Reputation: 3182
How to control Flink's jobs to be distributed/load-balanced(Evenly or another way where we can set the threshold limit for Free-Slots
/Physical MEM
/CPU Cores
/JVM Heap Size
etc..) properly amongst task-managers in a cluster?
For example, I have 3 task-managers in a cluster where one task-manager is heavily loaded even though there are many Free Slots
and other resources are available in other task-managers in a cluster.
So if a particular task-manager is heavily loaded then it may cause many problems e.g. Memory issues
, heap issues
, high back-pressure
, Kafka lagging
(May slow down the source and sink operation), etc which could lead a container to restart many times.
Note: I may have not mentioned all the possible issues here due to this limitation but in general in distributed systems
we should not have such limitations.
Upvotes: 0
Views: 996
Reputation: 43409
It sounds like cluster.evenly-spread-out-slots
is the option you're looking for.

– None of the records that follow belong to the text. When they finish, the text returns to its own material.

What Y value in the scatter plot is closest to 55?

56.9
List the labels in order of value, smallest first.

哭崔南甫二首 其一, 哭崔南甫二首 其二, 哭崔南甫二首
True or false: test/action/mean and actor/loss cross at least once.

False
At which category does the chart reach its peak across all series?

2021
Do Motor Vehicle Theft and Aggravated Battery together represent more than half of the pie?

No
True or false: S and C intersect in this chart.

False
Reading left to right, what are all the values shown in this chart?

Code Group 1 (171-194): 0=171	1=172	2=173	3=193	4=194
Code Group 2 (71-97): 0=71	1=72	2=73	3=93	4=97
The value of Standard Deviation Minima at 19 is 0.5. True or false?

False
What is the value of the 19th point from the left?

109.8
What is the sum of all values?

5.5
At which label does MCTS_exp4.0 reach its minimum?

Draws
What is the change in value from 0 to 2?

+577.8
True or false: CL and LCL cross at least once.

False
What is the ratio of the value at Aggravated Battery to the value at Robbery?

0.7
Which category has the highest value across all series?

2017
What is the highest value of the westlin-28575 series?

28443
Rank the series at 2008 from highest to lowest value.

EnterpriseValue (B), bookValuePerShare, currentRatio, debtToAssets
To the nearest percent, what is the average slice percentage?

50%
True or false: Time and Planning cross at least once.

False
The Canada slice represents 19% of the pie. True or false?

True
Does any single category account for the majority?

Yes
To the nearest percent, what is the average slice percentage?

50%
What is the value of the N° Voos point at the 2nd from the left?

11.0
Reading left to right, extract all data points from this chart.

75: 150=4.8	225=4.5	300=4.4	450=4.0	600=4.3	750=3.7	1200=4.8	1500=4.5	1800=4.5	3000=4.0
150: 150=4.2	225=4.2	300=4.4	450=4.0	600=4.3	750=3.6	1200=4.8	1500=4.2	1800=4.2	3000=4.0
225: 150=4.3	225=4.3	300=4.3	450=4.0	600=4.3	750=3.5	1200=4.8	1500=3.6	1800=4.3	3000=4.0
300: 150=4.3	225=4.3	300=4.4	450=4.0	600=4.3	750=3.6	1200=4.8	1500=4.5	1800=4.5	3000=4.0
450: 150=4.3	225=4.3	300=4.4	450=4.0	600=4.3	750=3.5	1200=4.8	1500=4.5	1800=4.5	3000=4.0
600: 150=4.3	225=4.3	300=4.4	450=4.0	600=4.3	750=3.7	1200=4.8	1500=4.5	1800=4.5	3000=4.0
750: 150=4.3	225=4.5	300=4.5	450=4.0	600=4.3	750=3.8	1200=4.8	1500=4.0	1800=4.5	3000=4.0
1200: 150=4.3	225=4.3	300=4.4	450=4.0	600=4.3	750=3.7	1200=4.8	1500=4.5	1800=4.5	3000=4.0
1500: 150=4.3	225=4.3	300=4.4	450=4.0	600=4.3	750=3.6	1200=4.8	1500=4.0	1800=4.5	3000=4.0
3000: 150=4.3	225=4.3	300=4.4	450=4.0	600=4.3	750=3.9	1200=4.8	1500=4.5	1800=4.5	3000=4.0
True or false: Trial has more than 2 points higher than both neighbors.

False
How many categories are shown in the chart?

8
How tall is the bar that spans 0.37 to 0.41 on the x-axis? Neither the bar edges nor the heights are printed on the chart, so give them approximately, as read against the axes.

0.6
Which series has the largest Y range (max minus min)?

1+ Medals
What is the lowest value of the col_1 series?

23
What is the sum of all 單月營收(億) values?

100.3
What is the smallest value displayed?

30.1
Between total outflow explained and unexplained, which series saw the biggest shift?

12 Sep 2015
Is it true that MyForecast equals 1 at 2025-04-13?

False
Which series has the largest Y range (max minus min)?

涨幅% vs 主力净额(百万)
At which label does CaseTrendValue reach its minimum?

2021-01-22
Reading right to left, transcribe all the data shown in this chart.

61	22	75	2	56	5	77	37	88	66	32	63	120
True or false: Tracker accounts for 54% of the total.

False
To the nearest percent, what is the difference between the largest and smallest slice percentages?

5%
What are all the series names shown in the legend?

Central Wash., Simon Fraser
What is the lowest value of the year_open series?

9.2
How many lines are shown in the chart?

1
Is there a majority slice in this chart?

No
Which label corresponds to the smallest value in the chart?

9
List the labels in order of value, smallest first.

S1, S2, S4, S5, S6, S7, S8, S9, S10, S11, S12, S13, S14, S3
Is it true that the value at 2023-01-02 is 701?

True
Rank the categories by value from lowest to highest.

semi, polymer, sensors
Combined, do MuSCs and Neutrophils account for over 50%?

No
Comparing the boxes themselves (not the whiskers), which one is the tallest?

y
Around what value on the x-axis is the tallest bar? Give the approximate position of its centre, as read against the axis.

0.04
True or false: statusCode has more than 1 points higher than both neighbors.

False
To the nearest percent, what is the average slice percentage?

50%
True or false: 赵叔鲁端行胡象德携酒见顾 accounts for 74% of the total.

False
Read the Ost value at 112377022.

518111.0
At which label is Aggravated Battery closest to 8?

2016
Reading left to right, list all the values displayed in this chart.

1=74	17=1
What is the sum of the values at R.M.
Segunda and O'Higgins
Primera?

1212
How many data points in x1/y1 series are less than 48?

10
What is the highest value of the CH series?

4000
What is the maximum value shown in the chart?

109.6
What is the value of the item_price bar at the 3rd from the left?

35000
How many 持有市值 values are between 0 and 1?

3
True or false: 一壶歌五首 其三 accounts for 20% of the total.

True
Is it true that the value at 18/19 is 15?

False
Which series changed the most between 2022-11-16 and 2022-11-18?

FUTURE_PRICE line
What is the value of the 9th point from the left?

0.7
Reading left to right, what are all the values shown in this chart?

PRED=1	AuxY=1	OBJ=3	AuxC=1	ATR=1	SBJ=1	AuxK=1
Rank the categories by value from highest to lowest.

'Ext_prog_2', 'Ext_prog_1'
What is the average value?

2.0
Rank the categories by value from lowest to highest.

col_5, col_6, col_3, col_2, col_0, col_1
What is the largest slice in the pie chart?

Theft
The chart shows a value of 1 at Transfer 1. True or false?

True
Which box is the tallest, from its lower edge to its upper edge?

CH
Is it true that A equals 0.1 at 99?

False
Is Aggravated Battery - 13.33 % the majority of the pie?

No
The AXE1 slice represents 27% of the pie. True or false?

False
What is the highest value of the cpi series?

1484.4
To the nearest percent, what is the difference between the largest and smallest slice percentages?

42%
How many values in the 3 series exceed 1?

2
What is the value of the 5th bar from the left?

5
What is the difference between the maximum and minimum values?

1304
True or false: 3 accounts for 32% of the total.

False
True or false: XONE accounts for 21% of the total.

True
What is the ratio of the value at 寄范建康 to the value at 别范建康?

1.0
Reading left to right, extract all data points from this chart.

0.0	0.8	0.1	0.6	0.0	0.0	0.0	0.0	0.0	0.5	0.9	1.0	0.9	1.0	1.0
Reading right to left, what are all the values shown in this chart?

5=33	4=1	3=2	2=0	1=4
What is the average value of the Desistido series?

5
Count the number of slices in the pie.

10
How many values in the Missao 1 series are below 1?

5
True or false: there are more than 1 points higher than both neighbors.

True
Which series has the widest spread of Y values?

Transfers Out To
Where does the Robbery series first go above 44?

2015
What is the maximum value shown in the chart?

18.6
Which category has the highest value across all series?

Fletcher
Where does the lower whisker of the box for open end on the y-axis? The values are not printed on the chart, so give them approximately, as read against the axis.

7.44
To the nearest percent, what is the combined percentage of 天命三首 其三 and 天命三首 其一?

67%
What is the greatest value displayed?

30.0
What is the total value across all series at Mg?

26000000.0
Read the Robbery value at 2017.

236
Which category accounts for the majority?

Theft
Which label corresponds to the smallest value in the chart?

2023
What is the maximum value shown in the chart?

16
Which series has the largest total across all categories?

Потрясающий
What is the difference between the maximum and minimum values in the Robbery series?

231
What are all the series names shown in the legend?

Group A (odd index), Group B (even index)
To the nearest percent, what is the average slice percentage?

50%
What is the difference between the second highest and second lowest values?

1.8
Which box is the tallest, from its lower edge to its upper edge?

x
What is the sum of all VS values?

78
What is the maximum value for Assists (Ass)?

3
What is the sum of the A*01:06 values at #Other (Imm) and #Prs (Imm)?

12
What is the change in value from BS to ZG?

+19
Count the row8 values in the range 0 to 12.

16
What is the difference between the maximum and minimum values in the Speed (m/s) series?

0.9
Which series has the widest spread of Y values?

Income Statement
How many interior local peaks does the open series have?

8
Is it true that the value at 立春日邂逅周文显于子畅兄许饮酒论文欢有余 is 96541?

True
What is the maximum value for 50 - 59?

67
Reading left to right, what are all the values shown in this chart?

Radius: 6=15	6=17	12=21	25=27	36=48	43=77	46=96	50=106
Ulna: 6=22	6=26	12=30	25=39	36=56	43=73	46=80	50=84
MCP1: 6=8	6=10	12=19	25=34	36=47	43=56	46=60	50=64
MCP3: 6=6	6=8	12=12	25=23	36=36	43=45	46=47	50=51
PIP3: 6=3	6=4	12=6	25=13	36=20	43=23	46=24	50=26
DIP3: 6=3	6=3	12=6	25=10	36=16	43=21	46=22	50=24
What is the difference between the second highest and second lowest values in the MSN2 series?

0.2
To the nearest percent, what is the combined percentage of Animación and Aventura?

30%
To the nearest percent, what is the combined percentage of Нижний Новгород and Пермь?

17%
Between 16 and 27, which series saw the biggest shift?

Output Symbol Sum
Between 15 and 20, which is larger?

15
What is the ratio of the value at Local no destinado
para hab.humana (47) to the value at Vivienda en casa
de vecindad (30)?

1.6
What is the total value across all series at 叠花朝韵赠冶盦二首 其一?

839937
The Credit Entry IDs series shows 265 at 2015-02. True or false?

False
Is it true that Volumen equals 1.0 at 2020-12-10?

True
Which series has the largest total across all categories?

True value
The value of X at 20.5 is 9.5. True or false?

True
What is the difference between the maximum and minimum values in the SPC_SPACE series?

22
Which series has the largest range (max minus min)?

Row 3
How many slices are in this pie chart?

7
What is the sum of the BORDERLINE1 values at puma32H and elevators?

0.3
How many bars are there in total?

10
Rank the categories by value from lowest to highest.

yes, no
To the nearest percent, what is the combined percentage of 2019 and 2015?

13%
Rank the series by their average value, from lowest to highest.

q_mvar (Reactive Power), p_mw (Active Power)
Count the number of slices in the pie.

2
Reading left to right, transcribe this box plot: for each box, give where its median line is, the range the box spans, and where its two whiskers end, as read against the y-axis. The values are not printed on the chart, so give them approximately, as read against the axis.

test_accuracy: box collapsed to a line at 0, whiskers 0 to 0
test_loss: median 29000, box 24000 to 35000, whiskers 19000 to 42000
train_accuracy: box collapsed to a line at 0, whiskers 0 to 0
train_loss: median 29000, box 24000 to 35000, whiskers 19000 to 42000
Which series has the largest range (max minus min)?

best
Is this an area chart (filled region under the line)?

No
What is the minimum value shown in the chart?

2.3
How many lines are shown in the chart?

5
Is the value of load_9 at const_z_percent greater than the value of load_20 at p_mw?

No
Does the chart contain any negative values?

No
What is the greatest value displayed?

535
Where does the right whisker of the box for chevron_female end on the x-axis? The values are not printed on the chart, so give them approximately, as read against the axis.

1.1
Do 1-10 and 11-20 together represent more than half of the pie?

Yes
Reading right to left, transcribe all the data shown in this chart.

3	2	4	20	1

See the docs. With this option set to true, Flink will try to always use slots from the least used TM when there aren’t any other preferences. In other words, sources will be placed in the least used TM, and then the rest of the topology will follow (consumers will try to be co-located with their producers, to keep communication local).
This option is only going to be helpful if you have a static set of TMs (e.g., a standalone cluster, rather than a cluster which is dynamically starting and stopping TMs as needed).
For what it's worth, in many ways per-job (or application mode) clusters are easier to manage than session clusters.
Upvotes: 1